Sorption of organic carbon compounds to the fine fraction of surface and subsurface soils

- Sorption of four organic carbon compounds on a suite of soils is conducted.
- Radiocarbon labeled compounds were used for accurate estimation of sorption.
- Sorption capacity of the fine fractions of A and B horizon were similar.
- Glucose exhibited the lowest and stearic acid exhibited the highest sorption.
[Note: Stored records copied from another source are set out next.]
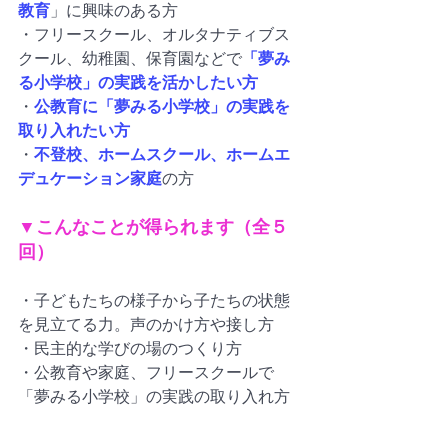
教育
」に興味のある方
・フリースクール、オルタナティブス
クール、幼稚園、保育園などで
「夢み
る小学校」の実践を活かしたい方
・
公教育に「夢みる小学校」の実践を
取り入れたい方
・
不登校、ホームスクール、ホームエ
デュケーション家庭
の方
▼こんなことが得られます（全５
回）
・子どもたちの様子から子たちの状態
を見立てる力。声のかけ方や接し方
・民主的な学びの場のつくり方
・公教育や家庭、フリースクールで
「夢みる小学校」の実践の取り入れ方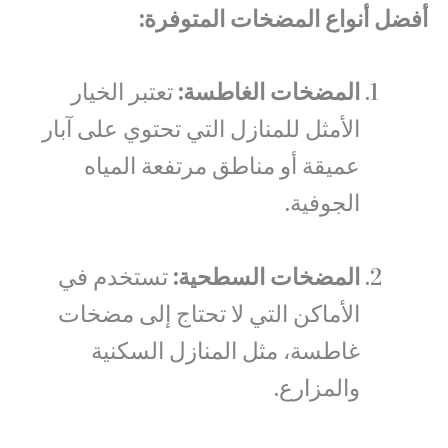
أفضل أنواع المضخات المتوفرة:
المضخات الغاطسة:
تعتبر الخيار
الأمثل للمنازل التي تحتوي على آبار
عميقة أو مناطق مرتفعة المياه
الجوفية.
المضخات السطحية:
تستخدم في
الأماكن التي لا تحتاج إلى مضخات
غاطسة، مثل المنازل السكنية
والمزارع.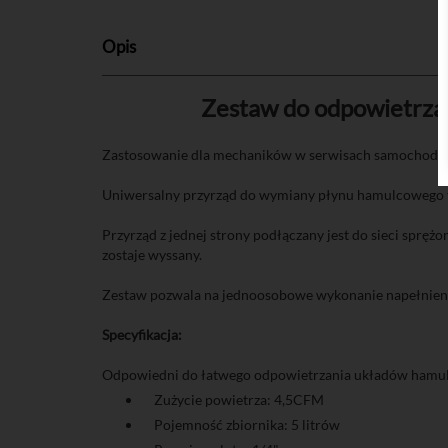
Opis
Zestaw do odpowietrz
Zastosowanie dla mechaników w serwisach samochodowy
Uniwersalny przyrząd do wymiany płynu hamulcowego t
Przyrząd z jednej strony podłączany jest do sieci sprę
zostaje wyssany.
Zestaw pozwala na jednoosobowe wykonanie napełnienia
Specyfikacja:
Odpowiedni do łatwego odpowietrzania układów hamulc
Zużycie powietrza: 4,5CFM
Pojemność zbiornika: 5 litrów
Dissolved organic carbon (DOC) transported from the soil surface is stabilized in deeper soil profiles by physico-chemical sorption processes. However, it is unclear how different forms of organic carbon (OC) compounds common in soil organic matter interact with soil minerals in the surface (A) and subsurface (B) horizons. We added four compounds (glucose, starch, cinnamic acid and stearic acid) to the silt- and clay-sized fraction (fine fraction) of A and B horizons of eight soils from varying climates (3 temperate, 3 tropical, 1 arctic and 1 sub-arctic). Equilibrium batch experiments were conducted using 0 to 100 mg C L− 1 of 14C-labeled compounds for 8 h. Sorption parameters (maximum sorption capacity, Qmax and binding coefficient, k) calculated by fitting sorption data to the Langmuir equation showed that Qmax of A and B horizons was very similar for all compounds. Both Qmax and k values were related to sorbate properties, with Qmax being lowest for glucose (20-500 mg kg− 1), highest for stearic acid (20,000-200,000 mg kg− 1), and intermediate for both cinnamic acid (200-4000 mg kg− 1) and starch (400-6000 mg kg− 1). Simple linear regression analysis revealed that physico-chemical properties of the sorbents influenced the Qmax of cinnamic acid and stearic acid, but not glucose and starch. The sorbent properties did not show predictive ability for binding coefficient k. By using the fine fraction as sorbent, we found that the mineral fractions of A horizons are equally reactive as the B horizons irrespective of soil organic carbon content.